▶ [What to do]
Look through the data below and report how many lines include "ReFuelEU". Only the number should be given.

*** Opening of Provided records ***

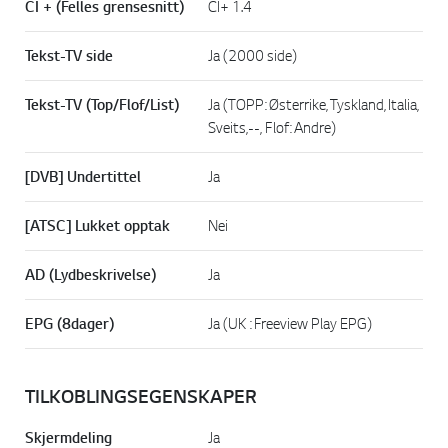
CI + (Felles grensesnitt)
CI+ 1.4
Tekst-TV side
Ja (2000 side)
Tekst-TV (Top/Flof/List)
Ja (TOPP: Østerrike, Tyskland, Italia,
Sveits,--, Flof: Andre)
[DVB] Undertittel
Ja
[ATSC] Lukket opptak
Nei
AD (Lydbeskrivelse)
Ja
EPG (8dager)
Ja (UK : Freeview Play EPG)
TILKOBLINGSEGENSKAPER
Skjermdeling
Ja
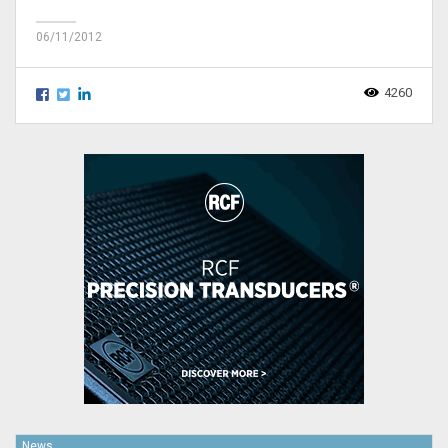
06/11/2012
4260
News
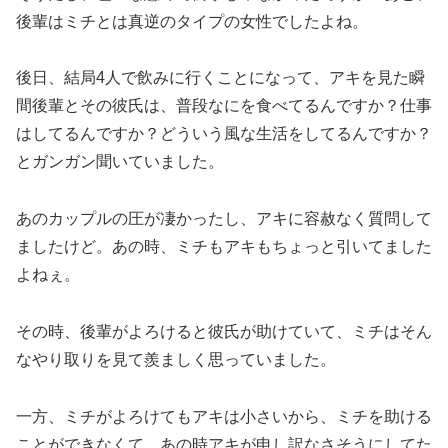
後輩はミチとは真逆のタイプの女性でしたよね。
後日、結局4人で飲みに行くことになって、アキを見た瞬
間後輩とその彼氏は、普段なにを食べてるんですか？仕事
はしてるんですか？どういう風な生活をしてるんですか？
とガンガン聞いていました。
あのカップルの圧が凄かったし、アキに容赦なく質問して
ましたけど。あの時、ミチもアキもちょっと引いてました
よねぇ。
その時、後輩がよろけると彼氏が助けていて、ミチはそん
なやり取りを見て羨ましく思っていました。
一方、ミチがよろけてもアキは小さいから、ミチを助ける
ことができなくて、あの時アキが申し訳なさそうにしてた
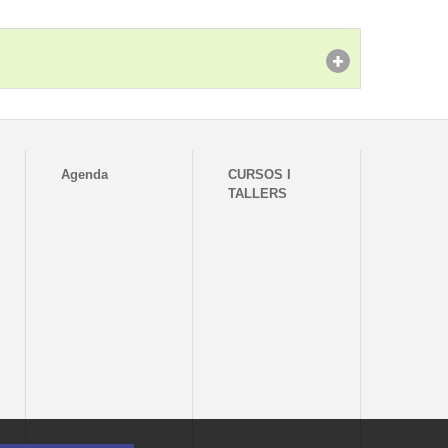
Agenda
CURSOS I
TALLERS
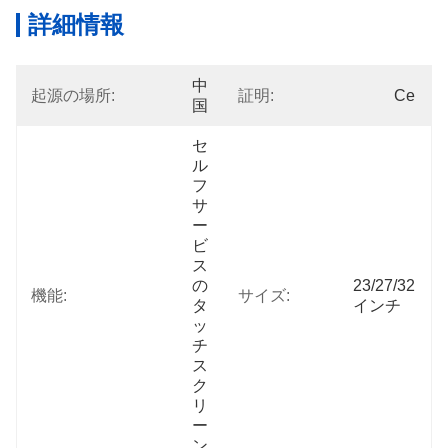
詳細情報
中
起源の場所:
証明:
Ce
国
セ
ル
フ
サ
ー
ビ
ス
の
23/27/32
機能:
サイズ:
タ
インチ
ッ
チ
ス
ク
リ
ー
ン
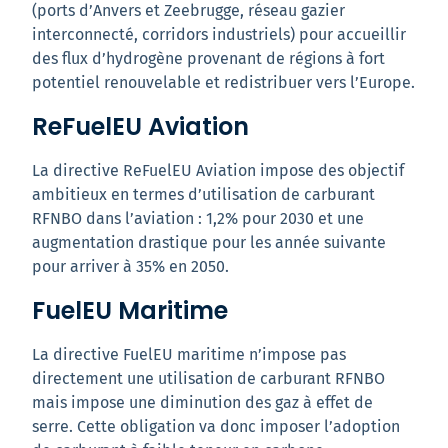
(ports d’Anvers et Zeebrugge, réseau gazier
interconnecté, corridors industriels) pour accueillir
des flux d’hydrogène provenant de régions à fort
potentiel renouvelable et redistribuer vers l’Europe.
ReFuelEU Aviation
La directive ReFuelEU Aviation impose des objectif
ambitieux en termes d’utilisation de carburant
RFNBO dans l’aviation : 1,2% pour 2030 et une
augmentation drastique pour les année suivante
pour arriver à 35% en 2050.
FuelEU Maritime
La directive FuelEU maritime n’impose pas
directement une utilisation de carburant RFNBO
mais impose une diminution des gaz à effet de
serre. Cette obligation va donc imposer l’adoption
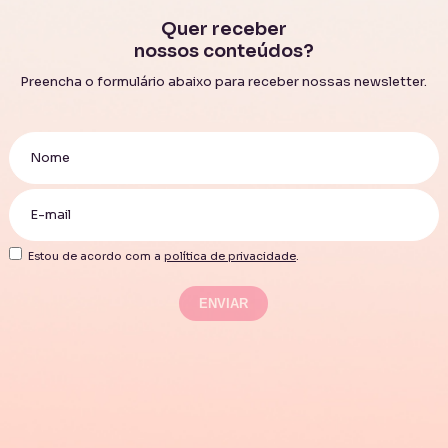
Quer receber
nossos conteúdos?
Preencha o formulário abaixo para receber nossas newsletter.
Estou de acordo com a
política de privacidade
.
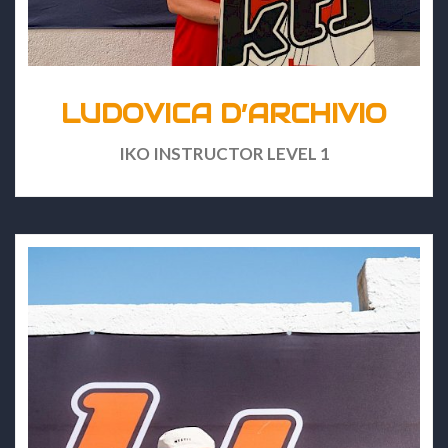
LUDOVICA D’ARCHIVIO
IKO INSTRUCTOR LEVEL 1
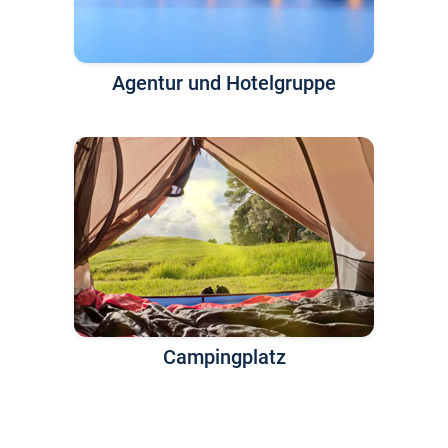
Agentur und Hotelgruppe
Campingplatz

*** Close of Provided records ***

▶ [Task output]
2